A ce seul titre, et toute question personnelle mise à part, la publication du Catalogue du Fonds Lacassagne était indispensable, et il faut louer M. le Maire et le Conseil Municipal de Lyon d’avoir, par le vote d’une importante subvention, permis de fournir au public, aussi bien qu’aux spécialistes, le moyen pratique de connaître et d’utiliser, même en dehors de Lyon, cette riche source de documentation.
Une Bibliothèque moderne est mieux encore qu’un Musée de livres ; c’est un véritable restaurant où le Cerveau s’alimente.
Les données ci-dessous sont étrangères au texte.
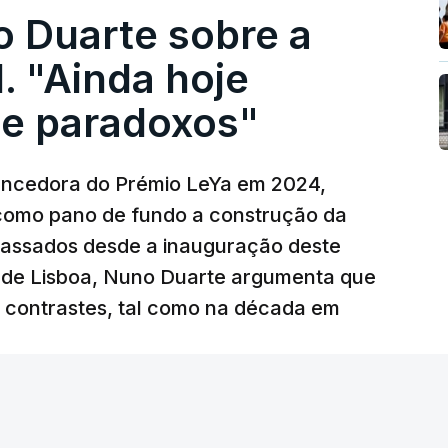
o Duarte sobre a
. "Ainda hoje
e paradoxos"
vencedora do Prémio LeYa em 2024,
 como pano de fundo a construção da
 passados desde a inauguração deste
 de Lisboa, Nuno Duarte argumenta que
e contrastes, tal como na década em
 edição) - RTP
/
6 Agosto 2026, 15:53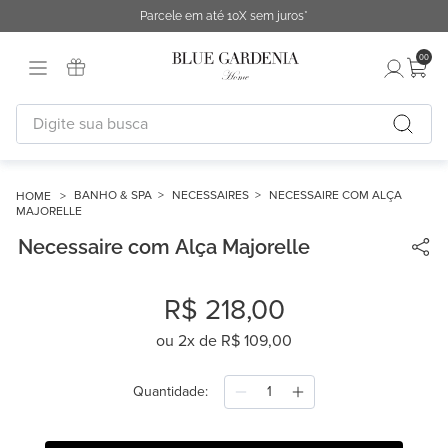
Parcele em até 10X sem juros*
00
Digite sua busca
TERMOS MAIS BUSCADOS
1
º
fronha
BANHO & SPA
NECESSAIRES
NECESSAIRE COM ALÇA
MAJORELLE
2
º
duvet
Necessaire com Alça Majorelle
3
º
cobertor
4
º
urban
R$
218
,
00
5
º
capa duvet
ou
2
x de
R$
109
,
00
6
º
edredon
Quantidade
7
º
difusor
8
º
necessaire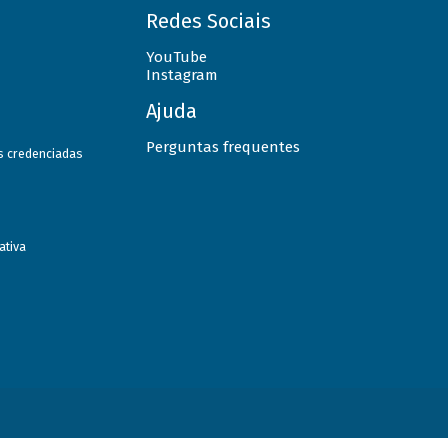
Redes Sociais
YouTube
Instagram
Ajuda
Perguntas frequentes
as credenciadas
ativa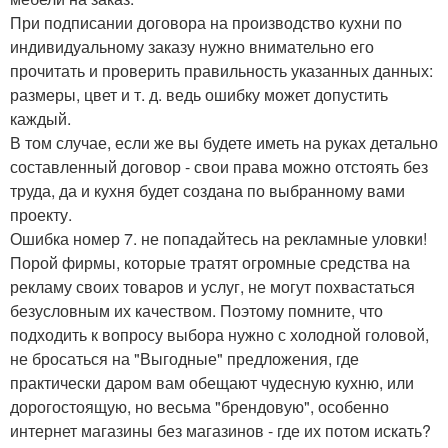
При подписании договора на производство кухни по
индивидуальному заказу нужно внимательно его
прочитать и проверить правильность указанных данных:
размеры, цвет и т. д. ведь ошибку может допустить
каждый.
В том случае, если же вы будете иметь на руках детально
составленный договор - свои права можно отстоять без
труда, да и кухня будет создана по выбранному вами
проекту.
Ошибка номер 7. не попадайтесь на рекламные уловки!
Порой фирмы, которые тратят огромные средства на
рекламу своих товаров и услуг, не могут похвастаться
безусловным их качеством. Поэтому помните, что
подходить к вопросу выбора нужно с холодной головой,
не бросаться на "Выгодные" предложения, где
практически даром вам обещают чудесную кухню, или
дорогостоящую, но весьма "брендовую", особенно
интернет магазины без магазинов - где их потом искать?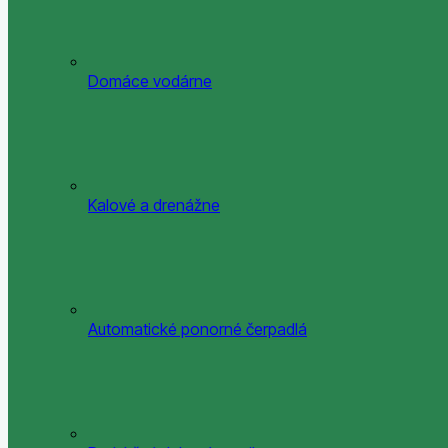
Domáce vodárne
Kalové a drenážne
Automatické ponorné čerpadlá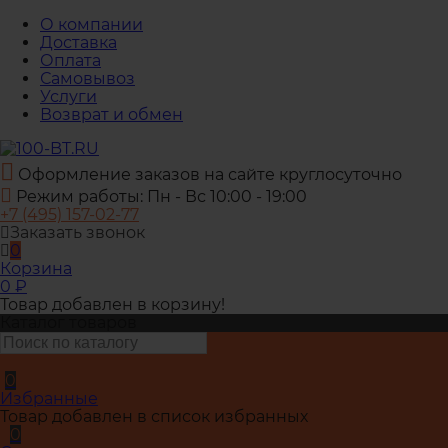
О компании
Доставка
Оплата
Самовывоз
Услуги
Возврат и обмен
Оформление заказов на сайте круглосуточно
Режим работы: Пн - Вс 10:00 - 19:00
+7 (495) 157-02-77
Заказать звонок
0
Корзина
0
₽
Товар добавлен в корзину!
Каталог товаров
0
Избранные
Товар добавлен в список избранных
0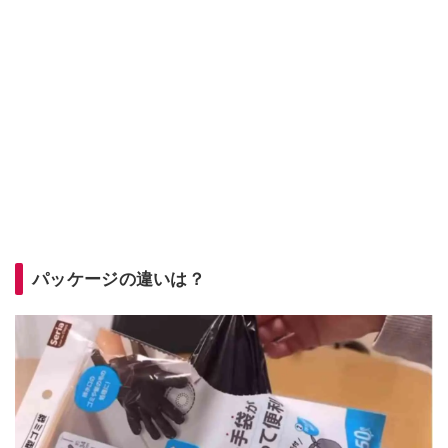
パッケージの違いは？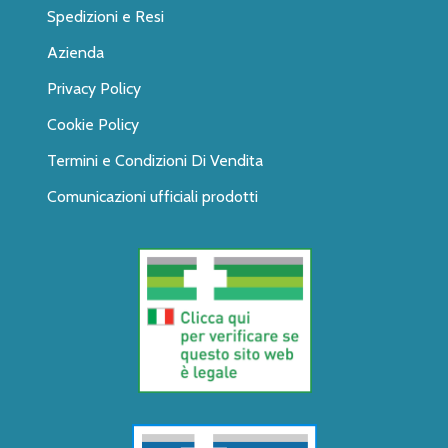
Spedizioni e Resi
Azienda
Privacy Policy
Cookie Policy
Termini e Condizioni Di Vendita
Comunicazioni ufficiali prodotti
Et, de même que, dans un bon restaurant, on trouve le mets du jour et le plat de résistance, de même dans la Bibliothèque municipale de Lyon, largement ouverte à tous, et où tous les travailleurs intellectuels viennent, de plus en plus nombreux, se ravitailler librement, le Fonds Lacassagne représente, on peut le dire, le mets du jour et l’un des plats de résistance.
Son donateur a donc fait une œuvre éminemment utile, non moins que désintéressée. Il est à souhaiter que pareil exemple suscite des imitateurs qui, mettant ainsi leurs efforts individuels au service de la collectivité, donneront en même temps une forme tangible et pratique à ces trois vertus civiques si intimement unies qu’elles n’en font qu’une : la solidarité, l’altruisme et la philanthropie.